## Exercise details
How many lines in the records below contain the string "category"? Reply with the number alone.

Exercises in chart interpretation
--- START ---
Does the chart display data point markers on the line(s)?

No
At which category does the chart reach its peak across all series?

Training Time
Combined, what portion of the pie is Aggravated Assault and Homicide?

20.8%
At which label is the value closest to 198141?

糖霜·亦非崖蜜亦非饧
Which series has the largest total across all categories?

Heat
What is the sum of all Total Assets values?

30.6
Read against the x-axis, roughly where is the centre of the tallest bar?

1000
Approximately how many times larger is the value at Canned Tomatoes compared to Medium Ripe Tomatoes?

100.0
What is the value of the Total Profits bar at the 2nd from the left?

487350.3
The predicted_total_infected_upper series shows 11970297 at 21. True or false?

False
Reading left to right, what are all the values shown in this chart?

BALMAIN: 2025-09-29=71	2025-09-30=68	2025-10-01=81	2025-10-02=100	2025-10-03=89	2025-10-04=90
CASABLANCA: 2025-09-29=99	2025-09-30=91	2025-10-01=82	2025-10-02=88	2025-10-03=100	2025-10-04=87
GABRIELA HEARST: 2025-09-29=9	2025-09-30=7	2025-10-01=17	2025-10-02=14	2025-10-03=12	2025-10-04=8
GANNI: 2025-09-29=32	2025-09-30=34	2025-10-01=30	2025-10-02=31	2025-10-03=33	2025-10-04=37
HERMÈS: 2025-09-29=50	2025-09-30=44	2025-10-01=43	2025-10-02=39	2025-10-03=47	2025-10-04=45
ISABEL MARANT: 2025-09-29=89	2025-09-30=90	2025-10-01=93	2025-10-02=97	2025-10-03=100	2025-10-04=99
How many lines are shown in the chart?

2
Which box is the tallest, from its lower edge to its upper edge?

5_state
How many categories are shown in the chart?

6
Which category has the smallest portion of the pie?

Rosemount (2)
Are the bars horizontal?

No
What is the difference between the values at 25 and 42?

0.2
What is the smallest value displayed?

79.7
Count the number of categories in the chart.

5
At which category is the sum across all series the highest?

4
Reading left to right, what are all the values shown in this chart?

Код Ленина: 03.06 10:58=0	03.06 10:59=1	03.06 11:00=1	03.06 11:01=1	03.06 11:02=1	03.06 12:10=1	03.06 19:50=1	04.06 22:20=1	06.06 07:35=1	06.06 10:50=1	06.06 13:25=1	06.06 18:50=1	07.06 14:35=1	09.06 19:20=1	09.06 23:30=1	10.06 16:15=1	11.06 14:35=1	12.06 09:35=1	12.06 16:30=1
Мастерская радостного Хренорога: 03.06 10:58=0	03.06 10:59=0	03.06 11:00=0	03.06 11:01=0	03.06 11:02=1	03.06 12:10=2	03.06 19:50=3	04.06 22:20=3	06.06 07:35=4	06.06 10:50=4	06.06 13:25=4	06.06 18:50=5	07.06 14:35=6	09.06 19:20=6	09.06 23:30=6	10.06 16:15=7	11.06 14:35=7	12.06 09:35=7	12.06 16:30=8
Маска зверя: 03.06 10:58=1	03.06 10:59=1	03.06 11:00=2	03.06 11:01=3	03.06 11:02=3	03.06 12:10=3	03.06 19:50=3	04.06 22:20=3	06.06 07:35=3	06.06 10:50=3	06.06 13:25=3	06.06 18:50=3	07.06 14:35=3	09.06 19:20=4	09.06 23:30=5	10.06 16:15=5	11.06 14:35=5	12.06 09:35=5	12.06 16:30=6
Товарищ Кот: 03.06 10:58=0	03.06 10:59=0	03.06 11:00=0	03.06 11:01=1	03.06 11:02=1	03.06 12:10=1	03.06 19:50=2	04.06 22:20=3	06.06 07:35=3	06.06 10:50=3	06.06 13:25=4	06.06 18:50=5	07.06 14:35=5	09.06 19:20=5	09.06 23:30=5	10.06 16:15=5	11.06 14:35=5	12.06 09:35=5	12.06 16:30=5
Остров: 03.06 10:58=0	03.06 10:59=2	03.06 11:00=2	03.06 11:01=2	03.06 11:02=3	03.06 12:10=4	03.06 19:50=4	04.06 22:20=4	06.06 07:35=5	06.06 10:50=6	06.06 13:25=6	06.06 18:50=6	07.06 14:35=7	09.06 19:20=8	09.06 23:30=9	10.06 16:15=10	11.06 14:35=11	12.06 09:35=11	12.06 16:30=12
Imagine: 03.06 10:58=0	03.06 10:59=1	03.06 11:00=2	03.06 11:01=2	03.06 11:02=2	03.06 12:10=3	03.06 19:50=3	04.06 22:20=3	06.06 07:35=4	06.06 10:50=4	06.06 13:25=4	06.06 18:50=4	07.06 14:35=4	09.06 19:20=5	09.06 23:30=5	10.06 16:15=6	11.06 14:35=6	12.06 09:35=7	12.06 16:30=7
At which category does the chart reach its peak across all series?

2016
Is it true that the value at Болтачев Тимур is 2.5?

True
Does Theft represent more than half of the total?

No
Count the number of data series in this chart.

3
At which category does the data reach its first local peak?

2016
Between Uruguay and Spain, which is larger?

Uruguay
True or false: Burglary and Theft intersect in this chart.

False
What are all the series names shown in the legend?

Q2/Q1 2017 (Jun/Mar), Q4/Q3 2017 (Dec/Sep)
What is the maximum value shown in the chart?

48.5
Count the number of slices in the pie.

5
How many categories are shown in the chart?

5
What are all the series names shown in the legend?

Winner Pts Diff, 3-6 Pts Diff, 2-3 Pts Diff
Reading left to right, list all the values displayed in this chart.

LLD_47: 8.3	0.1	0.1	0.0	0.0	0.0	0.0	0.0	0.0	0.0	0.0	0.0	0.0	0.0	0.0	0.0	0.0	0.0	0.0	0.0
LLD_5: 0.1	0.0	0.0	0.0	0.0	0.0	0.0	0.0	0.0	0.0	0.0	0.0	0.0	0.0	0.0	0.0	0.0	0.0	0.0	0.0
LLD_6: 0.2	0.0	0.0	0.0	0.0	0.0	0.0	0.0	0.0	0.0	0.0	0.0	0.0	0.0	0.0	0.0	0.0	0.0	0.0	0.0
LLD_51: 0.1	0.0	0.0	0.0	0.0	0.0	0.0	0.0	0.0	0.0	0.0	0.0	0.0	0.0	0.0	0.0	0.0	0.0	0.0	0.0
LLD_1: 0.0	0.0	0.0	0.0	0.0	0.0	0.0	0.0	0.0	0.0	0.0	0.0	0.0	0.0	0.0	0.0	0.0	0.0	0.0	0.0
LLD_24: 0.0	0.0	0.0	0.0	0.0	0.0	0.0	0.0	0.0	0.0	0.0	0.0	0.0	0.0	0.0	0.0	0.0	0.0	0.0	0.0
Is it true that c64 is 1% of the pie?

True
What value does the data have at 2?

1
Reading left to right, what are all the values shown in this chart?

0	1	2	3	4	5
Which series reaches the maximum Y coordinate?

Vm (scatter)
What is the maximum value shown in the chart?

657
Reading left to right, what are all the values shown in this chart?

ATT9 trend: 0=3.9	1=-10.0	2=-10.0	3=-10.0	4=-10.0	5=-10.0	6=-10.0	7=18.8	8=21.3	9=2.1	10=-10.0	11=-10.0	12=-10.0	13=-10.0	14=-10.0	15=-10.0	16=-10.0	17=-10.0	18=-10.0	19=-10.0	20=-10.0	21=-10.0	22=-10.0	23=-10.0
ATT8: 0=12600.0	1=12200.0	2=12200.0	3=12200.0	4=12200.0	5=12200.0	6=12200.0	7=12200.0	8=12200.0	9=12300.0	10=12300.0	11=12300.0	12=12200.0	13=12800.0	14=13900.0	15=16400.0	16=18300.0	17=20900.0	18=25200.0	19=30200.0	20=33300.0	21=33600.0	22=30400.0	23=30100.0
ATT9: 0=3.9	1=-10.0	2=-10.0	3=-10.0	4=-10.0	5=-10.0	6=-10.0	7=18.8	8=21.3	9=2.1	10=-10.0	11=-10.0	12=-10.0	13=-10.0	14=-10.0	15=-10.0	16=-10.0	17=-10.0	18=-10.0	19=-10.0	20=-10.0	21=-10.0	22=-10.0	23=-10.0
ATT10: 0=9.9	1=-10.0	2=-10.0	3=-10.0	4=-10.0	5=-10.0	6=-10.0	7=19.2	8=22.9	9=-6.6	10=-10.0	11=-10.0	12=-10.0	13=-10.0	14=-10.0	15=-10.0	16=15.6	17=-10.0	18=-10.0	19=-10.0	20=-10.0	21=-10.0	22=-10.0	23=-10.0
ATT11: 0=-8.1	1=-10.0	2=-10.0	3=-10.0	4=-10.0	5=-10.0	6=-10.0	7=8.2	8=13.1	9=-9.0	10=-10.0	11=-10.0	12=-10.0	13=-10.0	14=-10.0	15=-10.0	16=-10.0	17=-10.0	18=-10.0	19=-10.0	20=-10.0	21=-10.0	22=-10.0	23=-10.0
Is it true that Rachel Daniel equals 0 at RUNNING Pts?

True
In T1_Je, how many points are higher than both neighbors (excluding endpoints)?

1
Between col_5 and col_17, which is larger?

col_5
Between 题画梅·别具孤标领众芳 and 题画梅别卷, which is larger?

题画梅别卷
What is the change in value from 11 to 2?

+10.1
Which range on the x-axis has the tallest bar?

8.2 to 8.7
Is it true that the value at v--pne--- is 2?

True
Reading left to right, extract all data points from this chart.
--- END ---
## Reply to the task
5